Regardless of an individual’s tax category, interest arising from a licensed bank or building society, or dividends arising from companies quoted on a recognised stock exchange are not taxable in Gibraltar, and furthermore there is no wealth tax, capital gains tax gift tax or estate duty in Gibraltar.
Although the Gibraltar Category 2 status is unlikely to affect the decision of Chancellor Alistair Darling in relation to the taxation of non-domiciles, the reality is that for the low tax centres all over the world the advantage of being small and predominantly reliant on the finance centre industry is that they can change existing rules and laws quickly to react to new opportunities. If there is not already a worldwide market to cater for services for non-domiciles, then one might quickly be created.

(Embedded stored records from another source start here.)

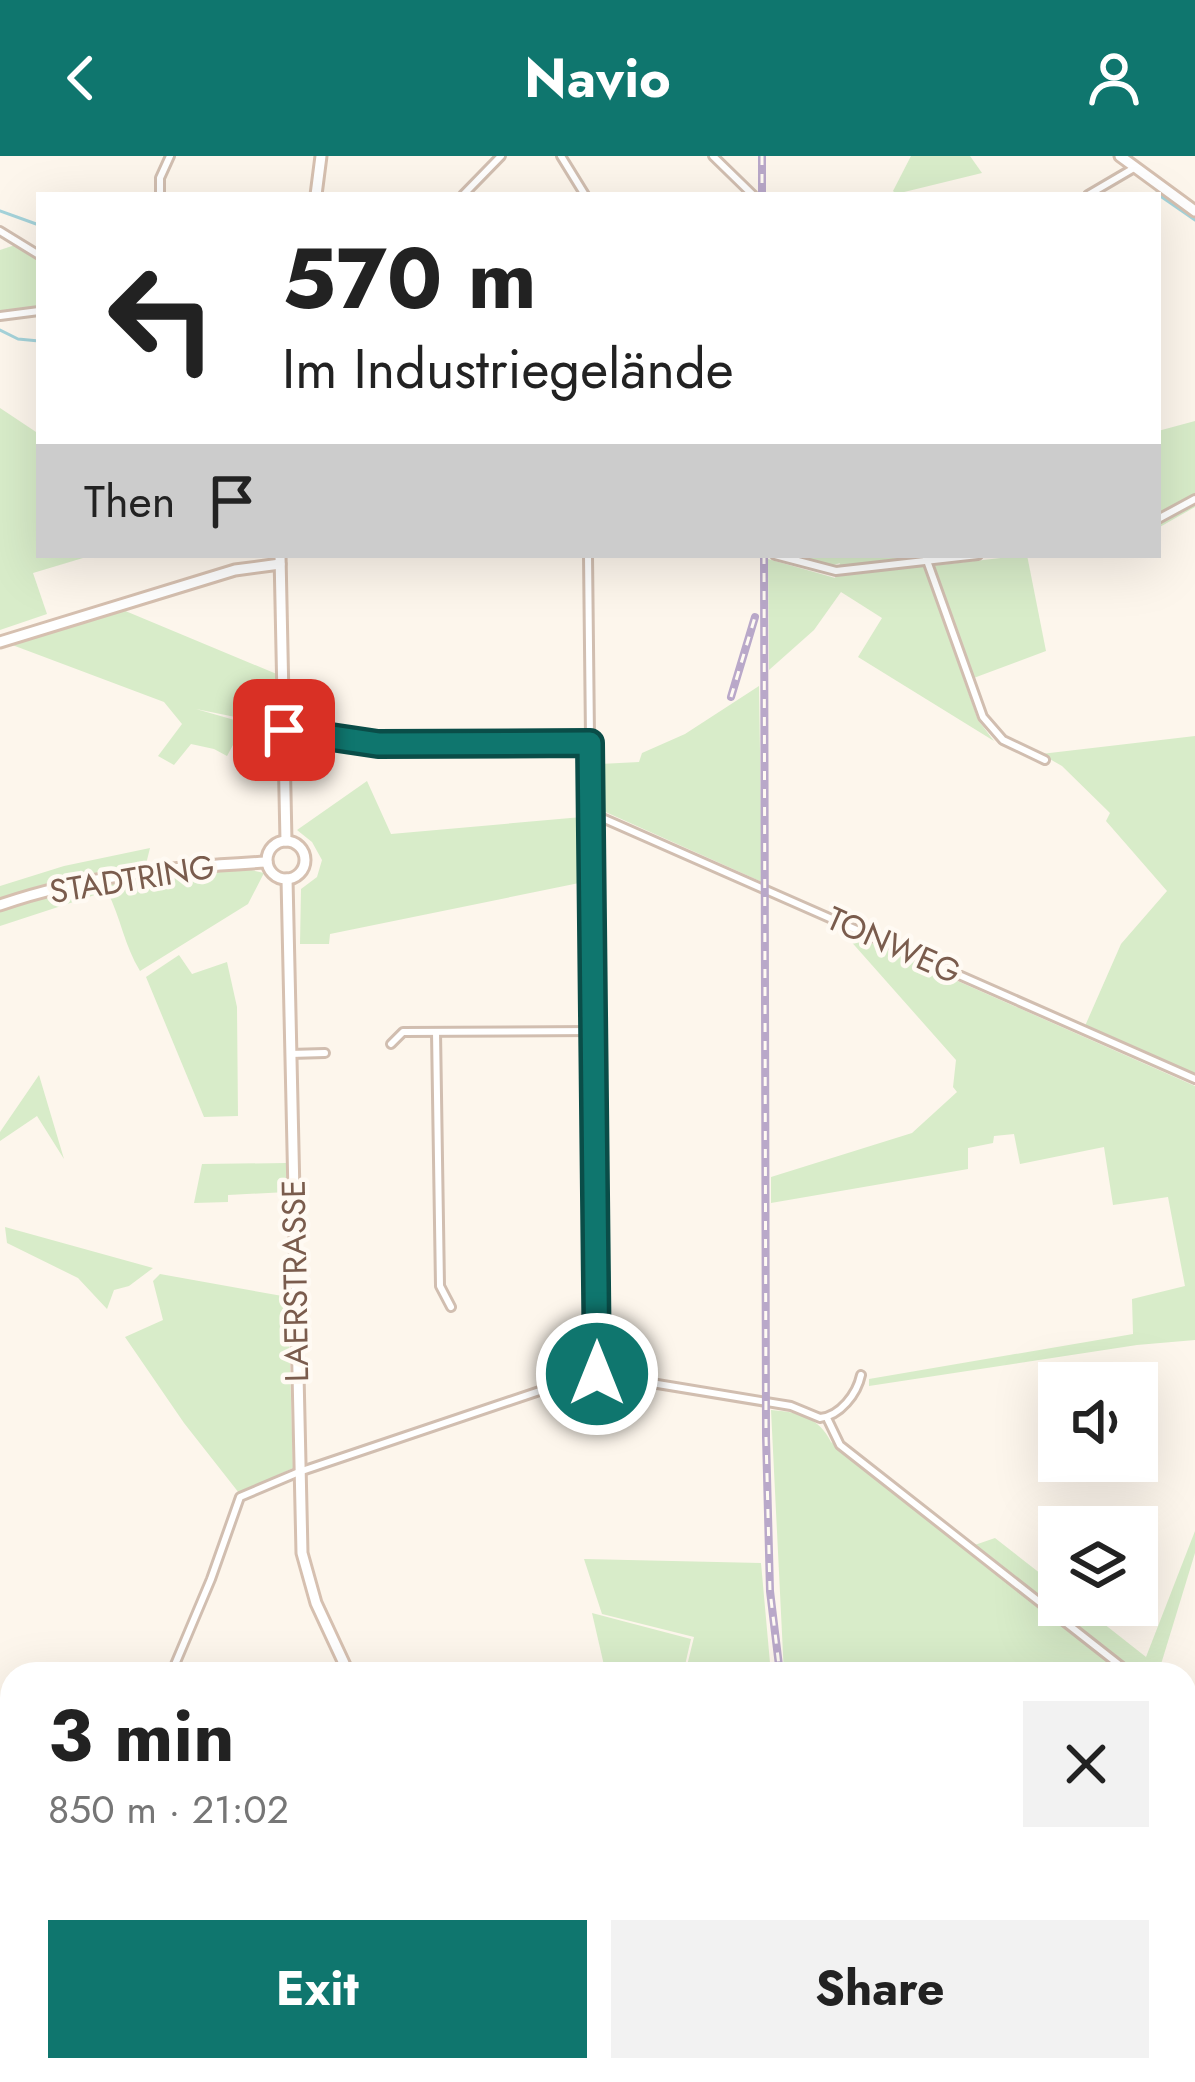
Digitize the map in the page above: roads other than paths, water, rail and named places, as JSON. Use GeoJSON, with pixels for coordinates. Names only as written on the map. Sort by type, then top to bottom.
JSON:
{"type":"FeatureCollection","features":[{"type":"Feature","properties":{"kind":"main road"},"geometry":{"type":"LineString","coordinates":[[316,192],[321,156]]}},
{"type":"Feature","properties":{"kind":"main road"},"geometry":{"type":"LineString","coordinates":[[1120,156],[1195,212]]}},
{"type":"Feature","properties":{"kind":"main road"},"geometry":{"type":"LineString","coordinates":[[0,642],[280,560],[286,841]]}},
{"type":"Feature","properties":{"kind":"main road"},"geometry":{"type":"LineString","coordinates":[[286,841],[300,848],[304,857],[298,874],[287,879],[271,872],[267,862],[272,847],[286,841]]}},
{"type":"Feature","properties":{"kind":"main road","name":"STADTRING"},"geometry":{"type":"LineString","coordinates":[[0,905],[56,886],[113,875],[267,862]]}},
{"type":"Feature","properties":{"kind":"main road","name":"LAERSTRASSE"},"geometry":{"type":"LineString","coordinates":[[287,879],[304,1567],[344,1662]]}},
{"type":"Feature","properties":{"kind":"street"},"geometry":{"type":"LineString","coordinates":[[160,192],[160,178],[170,156]]}},
{"type":"Feature","properties":{"kind":"street"},"geometry":{"type":"LineString","coordinates":[[466,192],[501,156]]}},
{"type":"Feature","properties":{"kind":"street"},"geometry":{"type":"LineString","coordinates":[[561,156],[583,192]]}},
{"type":"Feature","properties":{"kind":"street"},"geometry":{"type":"LineString","coordinates":[[713,156],[750,192]]}},
{"type":"Feature","properties":{"kind":"street"},"geometry":{"type":"LineString","coordinates":[[1093,192],[1133,168]]}},
{"type":"Feature","properties":{"kind":"street"},"geometry":{"type":"LineString","coordinates":[[0,230],[36,253]]}},
{"type":"Feature","properties":{"kind":"street"},"geometry":{"type":"LineString","coordinates":[[0,316],[36,311]]}},
{"type":"Feature","properties":{"kind":"street"},"geometry":{"type":"LineString","coordinates":[[1161,517],[1195,499]]}},
{"type":"Feature","properties":{"kind":"street"},"geometry":{"type":"LineString","coordinates":[[588,558],[597,1374]]}},
{"type":"Feature","properties":{"kind":"street"},"geometry":{"type":"LineString","coordinates":[[786,558],[836,571],[926,558],[983,717],[1003,740],[1045,760]]}},
{"type":"Feature","properties":{"kind":"street"},"geometry":{"type":"LineString","coordinates":[[284,730],[378,744],[590,743]]}},
{"type":"Feature","properties":{"kind":"street","name":"TONWEG"},"geometry":{"type":"LineString","coordinates":[[591,813],[1195,1079]]}},
{"type":"Feature","properties":{"kind":"street"},"geometry":{"type":"LineString","coordinates":[[391,1043],[403,1033],[594,1031]]}},
{"type":"Feature","properties":{"kind":"street"},"geometry":{"type":"LineString","coordinates":[[436,1032],[440,1286],[451,1307]]}},
{"type":"Feature","properties":{"kind":"street"},"geometry":{"type":"LineString","coordinates":[[290,1054],[325,1054]]}},
{"type":"Feature","properties":{"kind":"street"},"geometry":{"type":"LineString","coordinates":[[175,1662],[240,1497],[299,1472],[597,1374],[791,1406],[827,1418],[840,1444],[1116,1662]]}},
{"type":"Feature","properties":{"kind":"street"},"geometry":{"type":"LineString","coordinates":[[827,1418],[843,1406],[861,1375]]}},
{"type":"Feature","properties":{"kind":"waterway"},"geometry":{"type":"LineString","coordinates":[[1161,196],[1195,220]]}},
{"type":"Feature","properties":{"kind":"waterway"},"geometry":{"type":"LineString","coordinates":[[0,211],[36,224]]}},
{"type":"Feature","properties":{"kind":"waterway"},"geometry":{"type":"LineString","coordinates":[[0,330],[36,341]]}},
{"type":"Feature","properties":{"kind":"railway"},"geometry":{"type":"LineString","coordinates":[[762,156],[762,192]]}},
{"type":"Feature","properties":{"kind":"railway"},"geometry":{"type":"LineString","coordinates":[[764,558],[766,1437],[770,1591],[779,1662]]}},
{"type":"Feature","properties":{"kind":"railway"},"geometry":{"type":"LineString","coordinates":[[731,697],[755,617]]}}]}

To a certain extent this has already happened in other situations. For example, in Singapore new trust laws that came into effect a year ago prompted its slower moving rival Hong Kong to re-examine its own trust laws. Luxembourg dominates the market for Undertakings for Collective Investment in Transferable Securities (UCITS) because it was the first to incorporate the UCIT directive in the 1980s. Cayman is the world’s leading provider as a domicile for hedge funds because of the critical mass and expertise reached quickly in the jurisdiction.
Onshore products and services can be quickly commoditised by offshore or low tax centres, and the non-domicile rule in the UK is a good example of a principle precariously in place now. Only a slight tip of the balance is required for competitors such as Gibraltar to offer realistic and potentially much cheaper and secure alternatives.